UN coming to town, L’Oréal fellows to be announced, the future of minerals and more

Media bulletins

In two weeks Australia will play host to a major UN conference focusing on global health and the Millennium Development Goals. More than 70 countries and over 300 organisations will be represented. There will be many compelling stories that matter to Australia and our region. More details and downloads below.

Also, in Canberra today the Australian Academy of Science Think Tank is tackling questions regarding Australia’s mineral deposits. Will we run out of minerals? How much more mineral wealth is still to be found? Do we have the technologies to find it and extract it safely? The media releases are online at www.scienceinpublic.com.au/blog

These issues are being discussed in Canberra at a forum on 19 and 20 August. The media are invited to day one and the speakers are available for interview. The findings will be published later in the year.

2009 L’Oréal For Women In Science Fellow, Sarah Pryke, has a paper in Nature this week – embargoed to Friday. In 2009 she had a paper in Science reporting that your hair colour can determine your child’s sex – if you’re a Gouldian finch. The paper is available for preview on the Science pre-publication list.

L’Oréal Australia’s For Women in Science Fellowships will be presented on Tuesday 24 August with a 6 pm embargo – the 2010 winners are from Melbourne, Canberra and Sydney. We are briefing individual reporters on embargo – let me know if you would like more information of if you would like to come to the ceremony in Melbourne.

We’ve compiled our Fresh Science stories into feature packages for rural media. Squeezing water from stones, using bacteria in mining, and Aussie lizards revealing cancer secrets are just some of the stories. For full stories and photos visit www.freshscience.org.au. All the Fresh Scientists have been media trained and are available for interview.

But the big one is the United Nations NGO conference from 30 August – 1 September.

The conference, entitled Advance Global Health – Achieve the Millennium Development Goals, brings together more than 300 non-governmental organisations from over 70 countries. Some 1,500 delegates will explore the challenges of meeting the Millennium Development Goals.

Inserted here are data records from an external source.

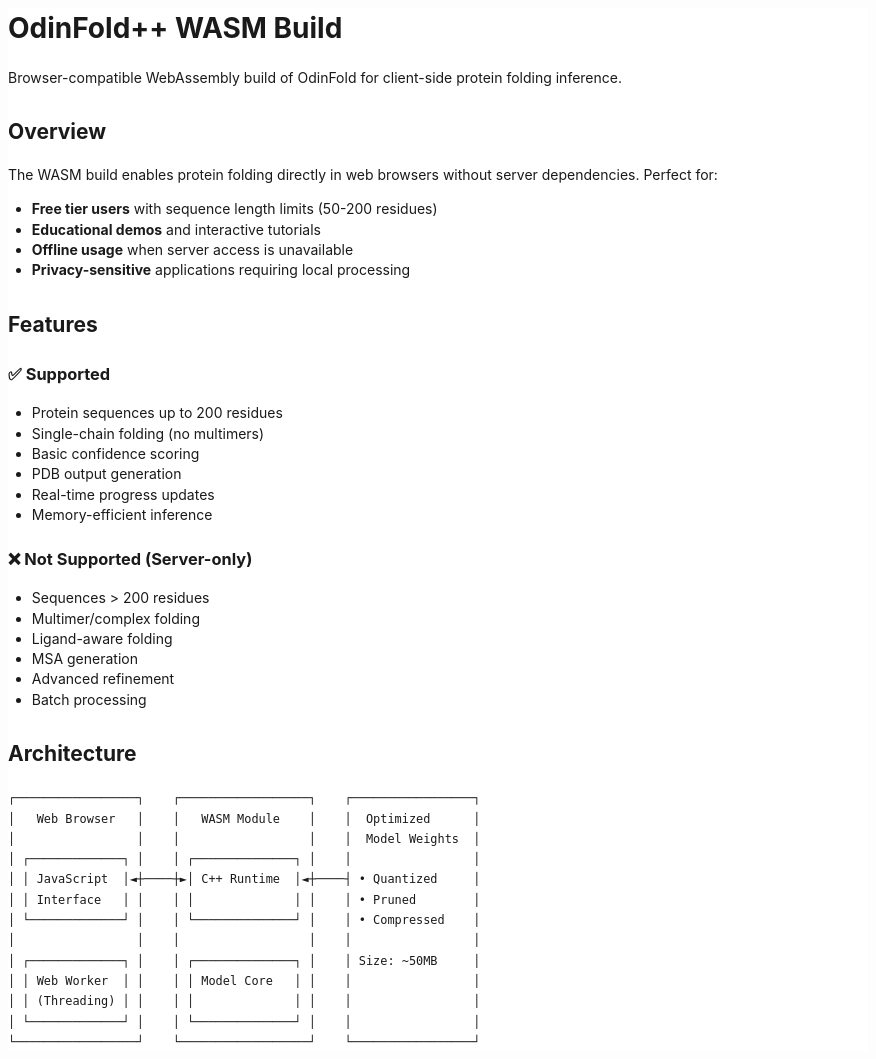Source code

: # OdinFold++ WASM Build

Browser-compatible WebAssembly build of OdinFold for client-side protein folding inference.

## Overview

The WASM build enables protein folding directly in web browsers without server dependencies. Perfect for:
- **Free tier users** with sequence length limits (50-200 residues)
- **Educational demos** and interactive tutorials
- **Offline usage** when server access is unavailable
- **Privacy-sensitive** applications requiring local processing

## Features

### ✅ Supported
- Protein sequences up to 200 residues
- Single-chain folding (no multimers)
- Basic confidence scoring
- PDB output generation
- Real-time progress updates
- Memory-efficient inference

### ❌ Not Supported (Server-only)
- Sequences > 200 residues
- Multimer/complex folding
- Ligand-aware folding
- MSA generation
- Advanced refinement
- Batch processing

## Architecture

```
┌─────────────────┐    ┌──────────────────┐    ┌─────────────────┐
│   Web Browser   │    │   WASM Module    │    │  Optimized      │
│                 │    │                  │    │  Model Weights  │
│ ┌─────────────┐ │    │ ┌──────────────┐ │    │                 │
│ │ JavaScript  │◄┼────┼►│ C++ Runtime  │◄┼────┤ • Quantized     │
│ │ Interface   │ │    │ │              │ │    │ • Pruned        │
│ └─────────────┘ │    │ └──────────────┘ │    │ • Compressed    │
│                 │    │                  │    │                 │
│ ┌─────────────┐ │    │ ┌──────────────┐ │    │ Size: ~50MB     │
│ │ Web Worker  │ │    │ │ Model Core   │ │    │                 │
│ │ (Threading) │ │    │ │              │ │    │                 │
│ └─────────────┘ │    │ └──────────────┘ │    │                 │
└─────────────────┘    └──────────────────┘    └─────────────────┘
```
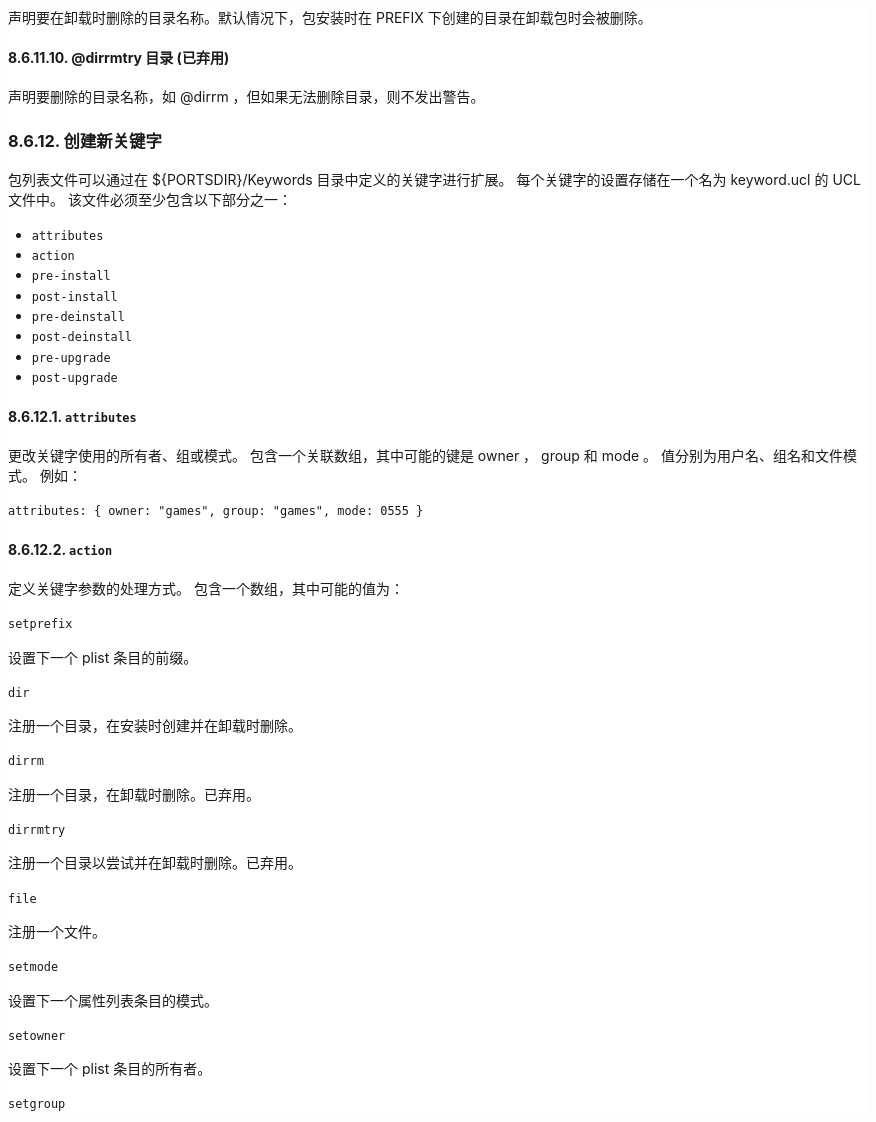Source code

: 声明要在卸载时删除的目录名称。默认情况下，包安装时在 PREFIX 下创建的目录在卸载包时会被删除。

#### 8.6.11.10. @dirrmtry 目录 (已弃用)

声明要删除的目录名称，如 @dirrm ，但如果无法删除目录，则不发出警告。

### 8.6.12. 创建新关键字

包列表文件可以通过在 ${PORTSDIR}/Keywords 目录中定义的关键字进行扩展。 每个关键字的设置存储在一个名为 keyword.ucl 的 UCL 文件中。 该文件必须至少包含以下部分之一：

* `attributes`
* `action`
* `pre-install`
* `post-install`
* `pre-deinstall`
* `post-deinstall`
* `pre-upgrade`
* `post-upgrade`

#### 8.6.12.1. `attributes`

更改关键字使用的所有者、组或模式。 包含一个关联数组，其中可能的键是 owner ， group 和 mode 。 值分别为用户名、组名和文件模式。 例如：

```
attributes: { owner: "games", group: "games", mode: 0555 }
```

#### 8.6.12.2. `action`

定义关键字参数的处理方式。 包含一个数组，其中可能的值为：

`setprefix`

设置下一个 plist 条目的前缀。

`dir`

注册一个目录，在安装时创建并在卸载时删除。

`dirrm`

注册一个目录，在卸载时删除。已弃用。

`dirrmtry`

注册一个目录以尝试并在卸载时删除。已弃用。

`file`

 注册一个文件。

`setmode`

设置下一个属性列表条目的模式。

`setowner`

设置下一个 plist 条目的所有者。

`setgroup`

The conference comes at a critical time:

  • for the Millennium Development Goals which have been set back by the global financial crisis. The UN Secretary-General has called world leaders to a summit in September to accelerate progress
  • and for The Global Fund to Fight AIDS, Tuberculosis and Malaria which will be seeking a further $20 billion in October.

Officially the Melbourne gathering is the 63rd Annual UN Department of Public Information Non-Governmental Organizations Conference or 63rd UN DPI NGO. It runs from Monday 30 August to Wednesday 1 September.

The conference will provide an impressive array of speakers, many issues relevant to Australia and our region, and lots of human stories that bring the Goals to life.

There is now a host of information available online including:

  • Information on the Millennium development goals
  • A summary of the workshop topics and speakers
  • A list of public events

For information on all of the above, and more, visit http://www.scienceinpublic.com/blog/category/global-health

Access to the conference is limited to accredited delegates and media only. Accreditation details are on the conference web. The process is coordinated by the UN Information Centre in Canberra. The deadline for accreditation has been extended to Friday 20 August.

This is a UN conference. The key media contact will be Gail Bindley-Taylor Sainte, the Information officer, NGO relations at the United Nations, Department of Public Information, in New York.

I am assisting her as chief of staff at the media centre in Melbourne, as well as coordinating Australian media requests.